Abstract: We recently reported that the sialic acid-specific binding sites of CD22 molecules on B cells are masked by endogenous ligands, and can be unmasked by sialidase treatment or cellular activation. Here, we show that many other human blood leukocyte types have endogenous sialic acid binding sites that can be unmasked by sialidase treatment. Truncation of sialic acid side chains on the soluble probes used for detection abolishes all binding, indicating the specificity of the interaction for the details of sialic acid structure. There is limited overlap between alpha2-6- and alpha2-3-sialic acid-specific binding sites, which are unmasked on monocytes, natural killer cells, a minority of mature T cells, neutrophils, and some cultured human leukemic cell lines. Activation with phorbol ester and calcium ionophore causes spontaneous exposure of some of the binding sites, occurring over a period of minutes on neutrophils and several hours on monocytes and U937 leukemia cells. Activation is accompanied by some evidence for desialylation of cell surface molecules. Thus, many human blood cells have specific binding sites for sialic acids, masked by endogenous sialylated ligands. Cellular activation can unmask these sites, possibly by the action of an endogenous sialidase. The nearly universal masking of such sites in unactivated blood cells could explain why many of these sialic acid-binding lectins have not been previously discovered. Similar considerations may apply to sialic acid binding lectins of other cell types and tissues.
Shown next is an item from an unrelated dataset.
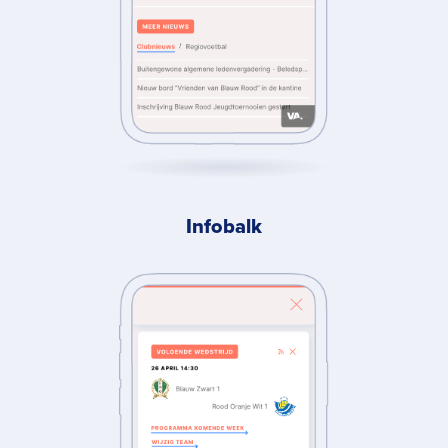
Infobalk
De-N-acetyl-gangliosides in humans: unusual subcellular distribution of a novel tumor antigen.

Abstract: The disialoganglioside GD3 is a major antigen in human melanomas that can undergo 9-O-acetylation of the outer sialic acid (giving 9-OAc-GD3). Monoclonal antibody SGR37 detects a different modification of the GD3, de-N-acetylation of the 5-N-acetyl group (giving de-N-Ac-GD3). We found that conventional immunohistochemistry of the SGR37 antigen is limited by a reduction in reactivity upon fixation with aldehydes (which presumably react with the free amino group) or with organic reagents (which can extract glycolipids). We optimized conditions for detection of this antigen in unfixed frozen tissue sections and studied its distribution in human tissues and tumors. It is expressed at low levels in a few blood vessels, infiltrating mononuclear cells in the skin and colon, and at moderate levels in skin melanocytes. In contrast, the antigen accumulates at high levels in many melanomas and in some lymphomas but not in carcinomas. In positive melanomas, expression is sometimes more intense and widespread than that of GD3. Both 9-O-acetylation and de-N-acetylation of GD3 seem to occur after its initial biosynthesis. Isotype-matched antibodies against GD3, 9-O-acetyl-GD3 and de-N-acetyl-GD3 were used to compare their subcellular localization and trafficking. 9-O-acetyl-GD3 colocalizes with GD3 predominantly on the cell surface and partly in lysosomal compartments. In contrast, de-N-acetyl-GD3 has a diffuse intracellular location. Adsorptive endocytosis of antibodies indicates that whereas GD3 remains predominantly on the cell surface, de-N-acetyl-GD3 is efficiently internalized into a compartment that is distinct from lysosomes. Rounding up of melanoma cells occurring during growth in culture is associated with relocation of the internal pool of de-N-acetyl-GD3 to the cell surface. Thus, a minor modification of the polar head group of a tumor-associated glycosphingolipid can markedly affect the subcellular localization and trafficking of the whole molecule. The high levels of the SGR37 antigen in melanomas and lymphomas, its selective endocytosis from the cell surface, and its relocation to the cell surface of rounded up cells suggest potential uses in diagnostic or therapeutic approaches to these diseases.